-- Page excerpt --

Python Regex Functions

, , …,

Here's a summary of regex functions.

regex functions summary
syntaxmeaning
re.search(p,str)return match object if found, else None
re.match(p,str)similar to re.search(), but match starts at beginning of string.
re.split(p,str)return a list.
re.findall(p,str)return a list of non-overlapping (repeated) matches.
re.finditer(…)similar to re.findall(), but returns a iterator.
re.sub(p,replacement,str)does replacement. Returns the new string.
re.subn(…)similar to re.sub(), but returns a tuple. 1st element is the new string, 2nd is number of replacement.
re.escape(str)add backslash to string for feeding it to regex as pattern. Return the new string.

Note: optional parameters not shown above. See below for detail.

re.search(…)

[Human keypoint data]
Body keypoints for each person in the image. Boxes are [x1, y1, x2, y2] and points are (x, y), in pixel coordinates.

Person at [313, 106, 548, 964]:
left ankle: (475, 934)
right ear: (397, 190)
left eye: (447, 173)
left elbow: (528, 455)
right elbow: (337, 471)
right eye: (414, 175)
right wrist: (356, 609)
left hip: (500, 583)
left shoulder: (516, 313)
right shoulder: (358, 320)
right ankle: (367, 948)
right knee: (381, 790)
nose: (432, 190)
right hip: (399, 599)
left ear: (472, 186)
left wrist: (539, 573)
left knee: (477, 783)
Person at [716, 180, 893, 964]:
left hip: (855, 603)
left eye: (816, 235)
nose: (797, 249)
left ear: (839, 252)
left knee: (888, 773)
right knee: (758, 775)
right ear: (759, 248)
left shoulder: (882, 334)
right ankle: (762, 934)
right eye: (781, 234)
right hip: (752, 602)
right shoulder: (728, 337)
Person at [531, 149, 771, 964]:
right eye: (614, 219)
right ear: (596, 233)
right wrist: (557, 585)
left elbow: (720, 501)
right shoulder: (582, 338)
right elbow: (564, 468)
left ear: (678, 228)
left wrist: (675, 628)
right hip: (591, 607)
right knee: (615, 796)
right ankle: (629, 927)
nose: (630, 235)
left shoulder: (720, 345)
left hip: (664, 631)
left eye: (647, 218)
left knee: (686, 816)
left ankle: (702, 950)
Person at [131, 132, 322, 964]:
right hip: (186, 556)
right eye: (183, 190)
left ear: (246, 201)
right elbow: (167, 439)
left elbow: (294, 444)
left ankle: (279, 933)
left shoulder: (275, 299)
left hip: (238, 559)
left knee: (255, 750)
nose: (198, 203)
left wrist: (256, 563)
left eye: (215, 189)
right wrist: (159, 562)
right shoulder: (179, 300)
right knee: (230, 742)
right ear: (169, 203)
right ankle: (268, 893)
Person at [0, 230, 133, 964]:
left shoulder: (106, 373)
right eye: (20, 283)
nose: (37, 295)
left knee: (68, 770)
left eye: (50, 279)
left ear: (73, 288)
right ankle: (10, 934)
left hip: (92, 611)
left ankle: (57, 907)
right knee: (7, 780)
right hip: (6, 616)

-- Questions on the material --
1) List every function named in the summary table of the Python regex page.
2) Please carry the Python regex page on past its final line, writing the section that line introduces.
The human keypoint data is separate material, apart from the Python regex page.

-- Answers for the exercise --
1) re.search, re.match, re.split, re.findall, re.finditer, re.sub, re.subn, re.escape

2)
re.search(pattern, str) → Return MatchObject if pattern matches (part or whole of a string), else return None. Note: A successful match does not necessarily mean it contains part of the given string. For example, these patterns matches any string: '' and 'y*'.

re.search(pattern, str, flags=flags) → use flags flags

# -*- coding: utf-8 -*-
# python

# example of re.search()

import re

xx = re.search(r"\w+@\w+\.com", "from xyz@example.com address")

if xx:
    print "yes"
    print xx.group() # → xyz@xyz.com
else:
    print "no"

Note: pattern string should be enclosed using raw quotes, like this r"…". Otherwise, backslashes in it must be escaped. For example, to search for a sequence of tabs, use re.search(r"\t+") or re.search("\\t+").

The optional parameter “flags” modifies the meaning of the given pattern. The flags can be any of:

To specify more than one of them, use | operator to connect them. For example, re.search(pattern,string,flags=re.IGNORECASE|re.MULTILINE|re.UNICODE).

For detail, see: Python Regex Flags

re.match(…)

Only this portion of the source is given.